- **Set of tasks**:
• a. From the article below about teen filmmaker Clay Milling, list every organization for which he has made, is making, or will make a video.
• b. Rewrite the paragraph beginning "Clay, a junior at Holy Innocents'" in the article below about teen filmmaker Clay Milling as a bulleted list that keeps its main facts.

Like uncounted thousands of other Atlanta youngsters, 17-year-old Clay Milling will spend time at a Florida beach this summer, but for him it could be more heartbreaking than fun.
Milling, a budding filmmaker, will be putting together a fund-raising documentary for Marietta-based Blue Skies Ministries, which supports childhood cancer victims and their families.
“I’m going for a week on a beach retreat and will document what these kids with cancer do,” Clay says. “My goal is to make a marketing and promo film that will raise money. They need it.”
Clay, a junior at Holy Innocents’ Episcopal School in Sandy Springs, says he will interview young cancer patients and their family members, putting together “a week in the life of a Blue Skies family” and also will cook, clean and do other chores.
Ella Herlihy, a Blue Skies volunteer and board member, hopes his video will spread the word that cancer patients and families can get a free beach vacation, “no strings attached. They need a break, and that’s what we give them.”
The organization is supported by volunteers and donations, and the video, she says, could help make a lot of sick kids happy.
Clay’s mentors, teachers James Jackson and Joe Conway, who’s also a professional screenwriter, expect big things for the youth.
“He went to a film camp in New York,” says Jackson. “He’s interested in what can be done with film. It can be powerful and persuasive.”
Says Conway, “he is a talented young filmmaker whose dedication to his films is inspiring to others. There is no question that Clay will go far in filmmaking if he chooses to.”
He’s already shown that his films work. He created a video for the 96-year-old Andrew P. Stewart Center for underprivileged children in downtown Atlanta that has “brought in quite a bit of money,” says Center executive director Clayton Davis. “Small non-profits like us need help, and his film helped us.”
Conway, who wrote the script for “Things People Do” that premiered recently at the Berlin Film Festival, says Clay has shown that filmmaking can be used “to promote socially responsible causes. What sets him apart from his peers is that he’s constantly thinking of ways to use film as a means to do something positive for the larger community.”
Clay’s mom Jayne Ann Milling says he has also has produced videos for the Chastain Park Conservancy and has others in the works. His dad, also named Clay, says what makes him proud is that “nobody has pushed him to do these philanthropic things,” including volunteering with Habitat for Humanity.
This summer, Clay’s goal at the beach will be “to show the world how awesome these kids are,” like he did for the Stewart Center.
It has all been a revelation for the teenager, his mother says.
“It’s the idea that he could help others through his gifts,” she says, “not just by his hands and sweat. This may be just the beginning.”

- **Records provided**:
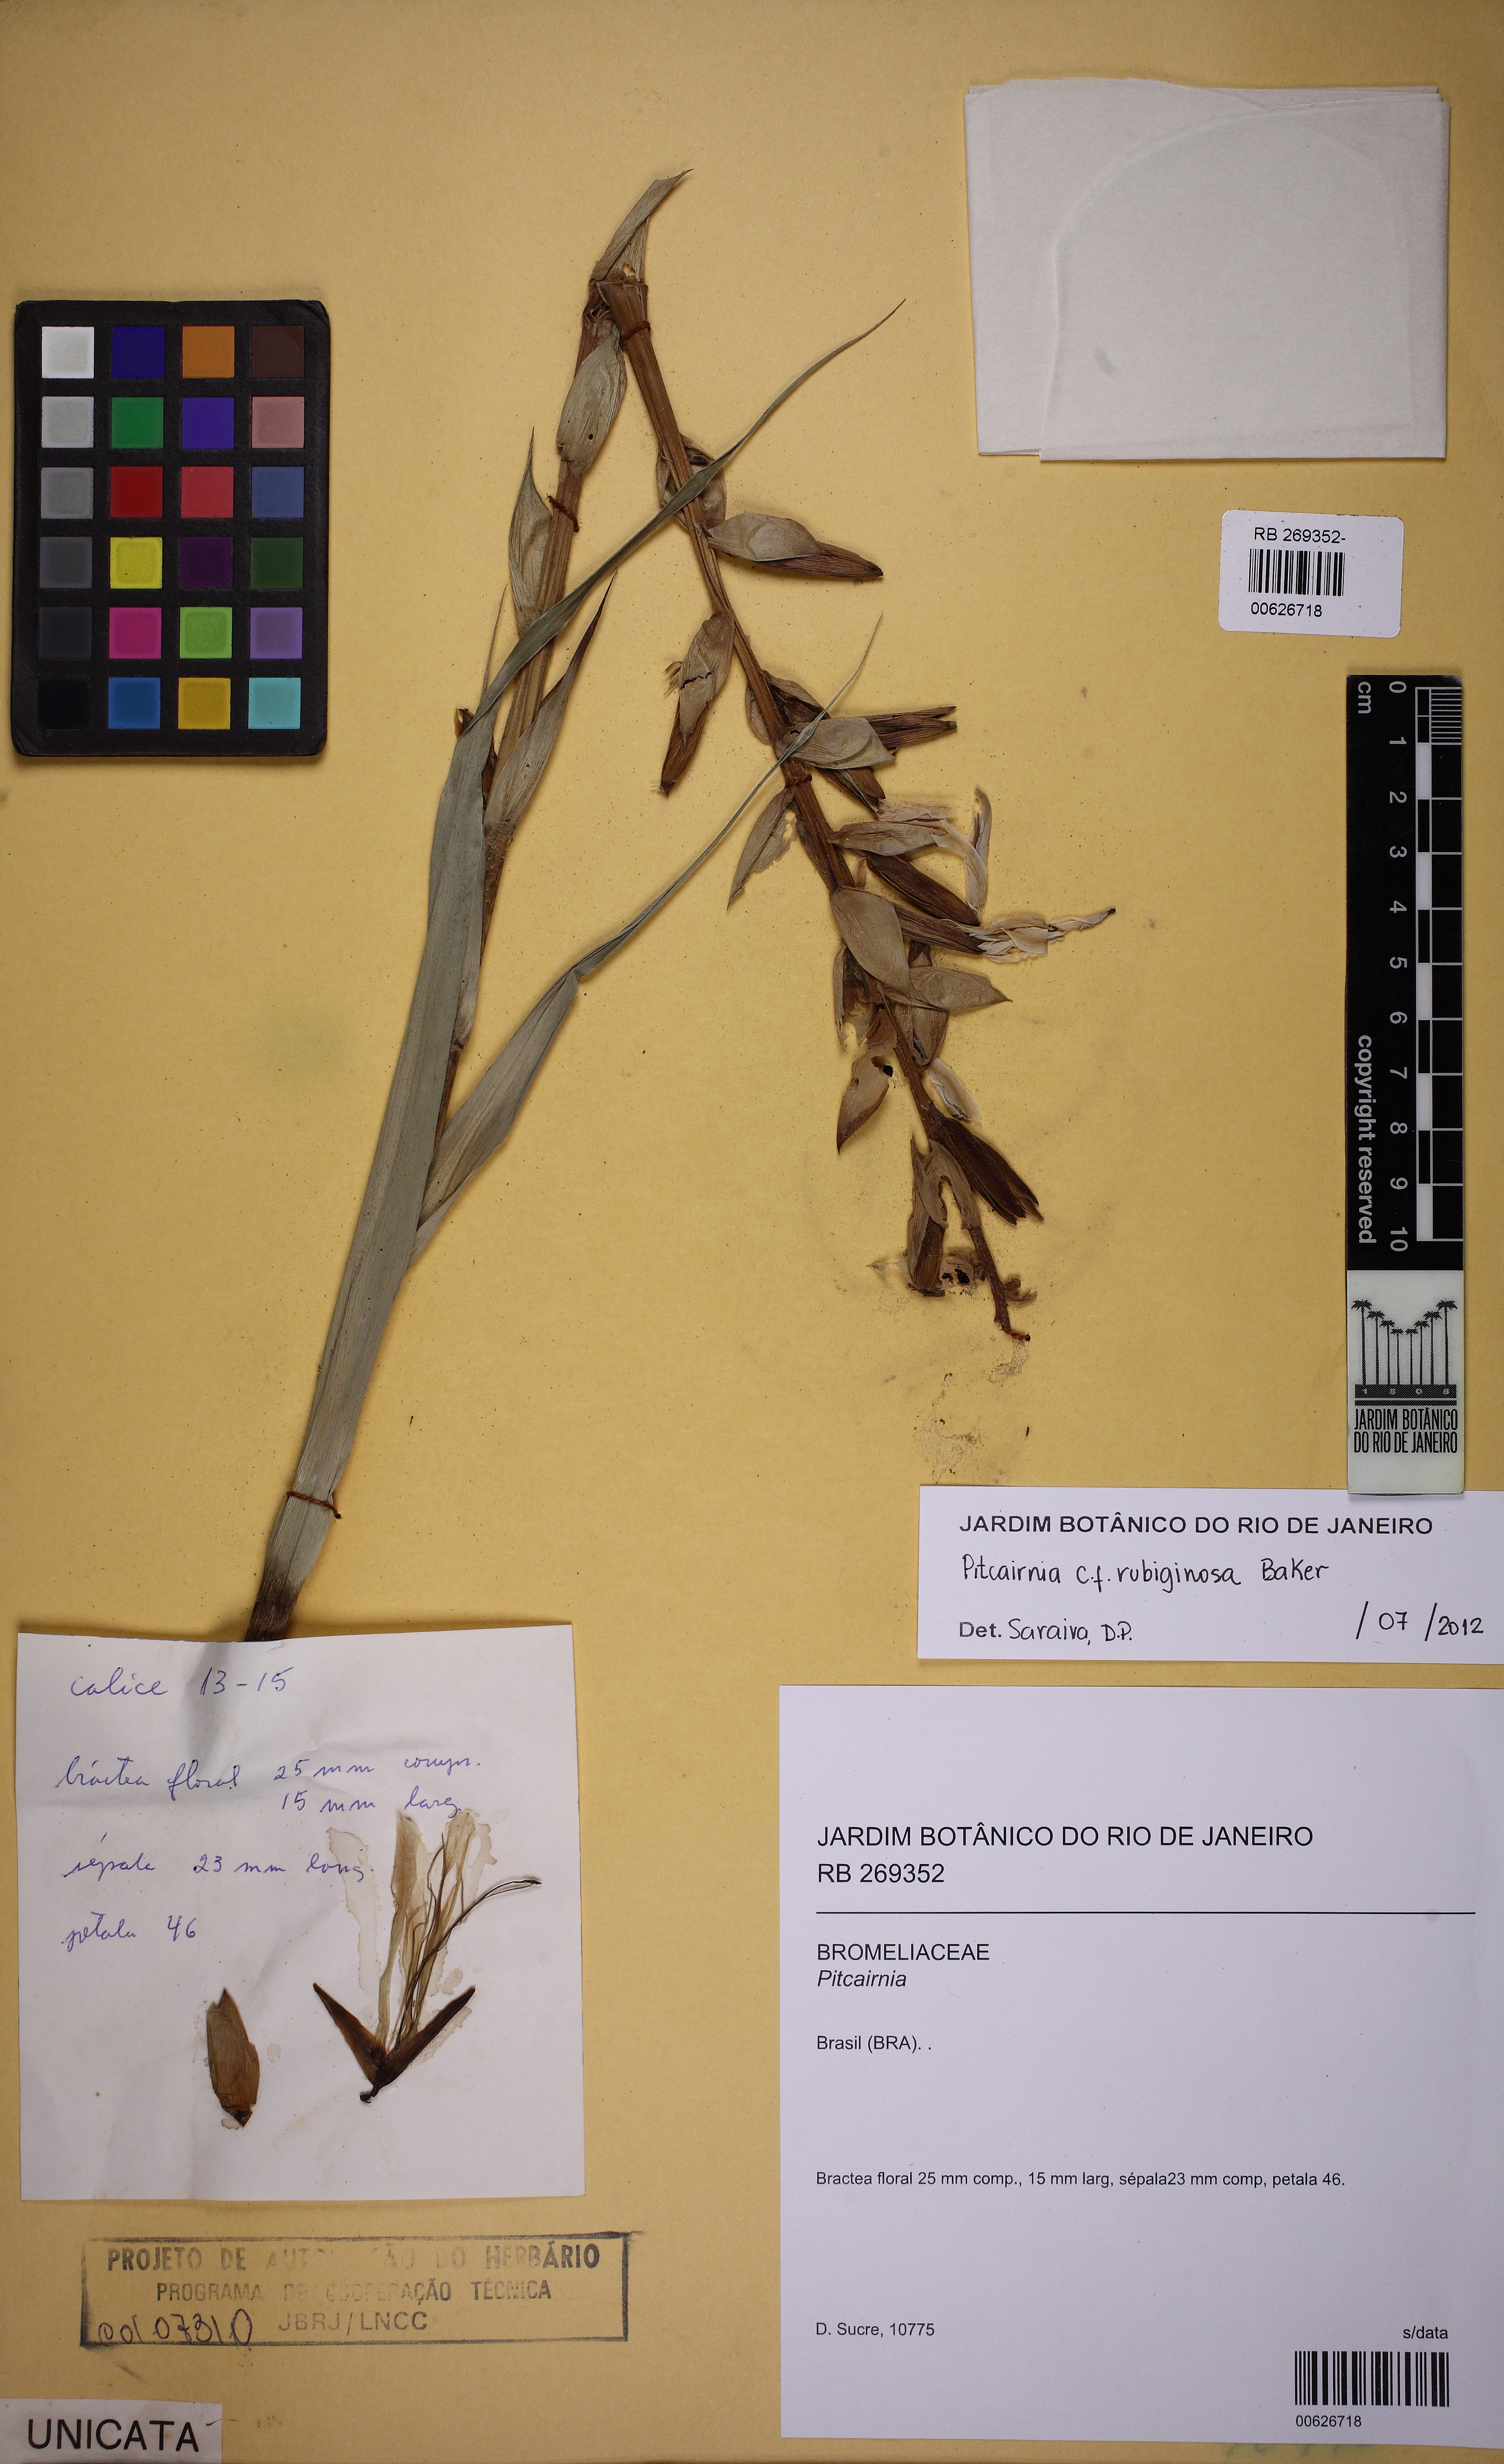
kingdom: Plantae
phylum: Tracheophyta
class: Liliopsida
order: Poales
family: Bromeliaceae
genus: Pitcairnia
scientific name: Pitcairnia rubiginosa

- **Responses in order**:
• a.
- Blue Skies Ministries
- Andrew P. Stewart Center
- Chastain Park Conservancy

• b.
- Clay is a junior at Holy Innocents' Episcopal School in Sandy Springs.
- He will interview young cancer patients and their family members.
- He will put together "a week in the life of a Blue Skies family."
- He will also cook, clean and do other chores.